Outside the window, a police car, accompanied by a black, unmarked car, pulls up outside the house.
It’s time
.
He gets out of the chair and makes his way into the hallway, trembling. He stands at the bottom of the stairs.
‘Dominic! Come downstairs! Quickly!’
He listens to his son’s small footsteps bound across the living room floor towards the stairs. He appears at the top of the staircase and makes his way down quickly, as commanded.
‘Yes, Dad?’
Michael kneels down on one knee and places a hand gently on his son’s shoulder.
‘I need to tell you something.’
He waits obediently for his father to speak.
‘I haven’t always done good things.

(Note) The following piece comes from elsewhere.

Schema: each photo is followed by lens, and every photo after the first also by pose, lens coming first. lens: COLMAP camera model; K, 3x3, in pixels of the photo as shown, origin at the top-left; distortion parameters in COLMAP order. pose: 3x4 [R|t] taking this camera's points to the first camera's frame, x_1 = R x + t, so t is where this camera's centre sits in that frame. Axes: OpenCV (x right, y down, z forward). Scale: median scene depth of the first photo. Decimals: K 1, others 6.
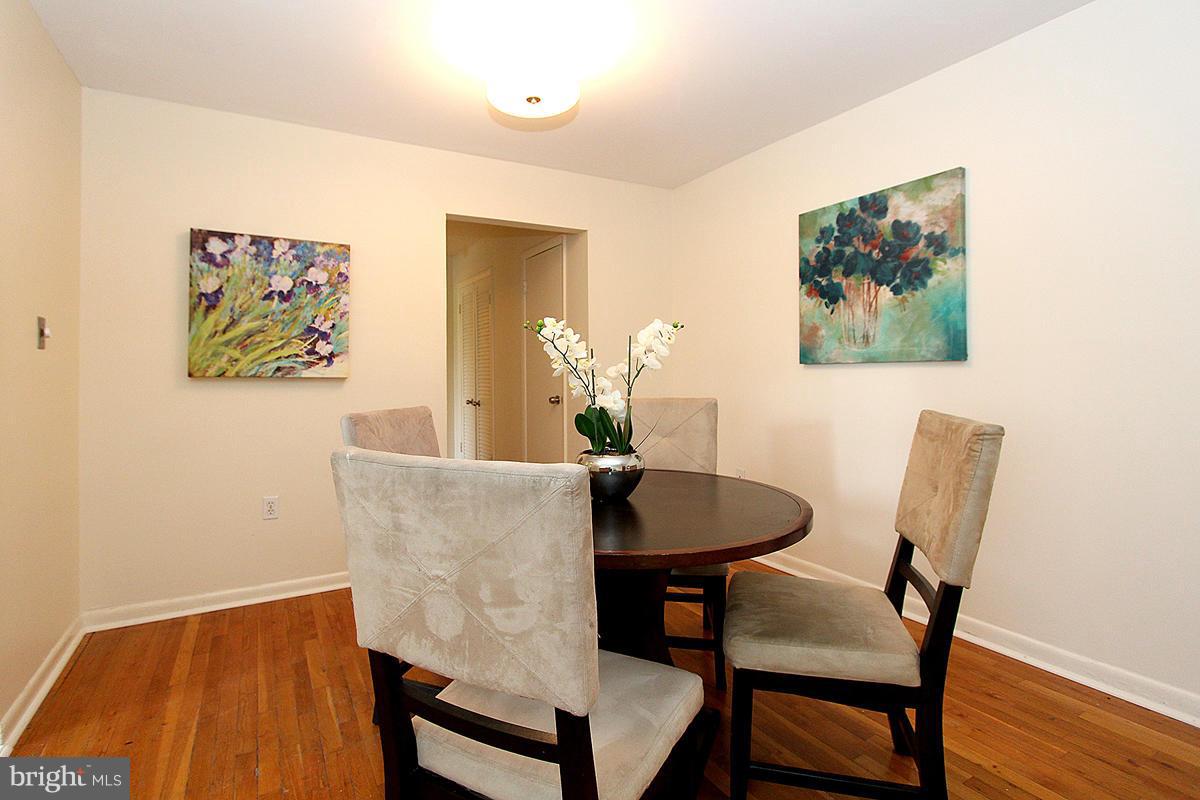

I’ve made mistakes. I’ve made bad decisions. Life is going to become a lot harder because of some of them, and I’m really sorry. I need you to remember how much I love you, and how none of this is your fault.’
He stares intensely into his son’s eyes. Dominic stares back confused, but with unfaltering devotion towards his father.
‘I’ve loved you from the second I listened to your heart beating while you were in your mother’s womb. I loved you when my hand felt the first kick you made inside your mother’s belly. The first time you cried. The first time I had to change your nappy. Every first time in your life has made me so damn proud, son. I love you more than anything.’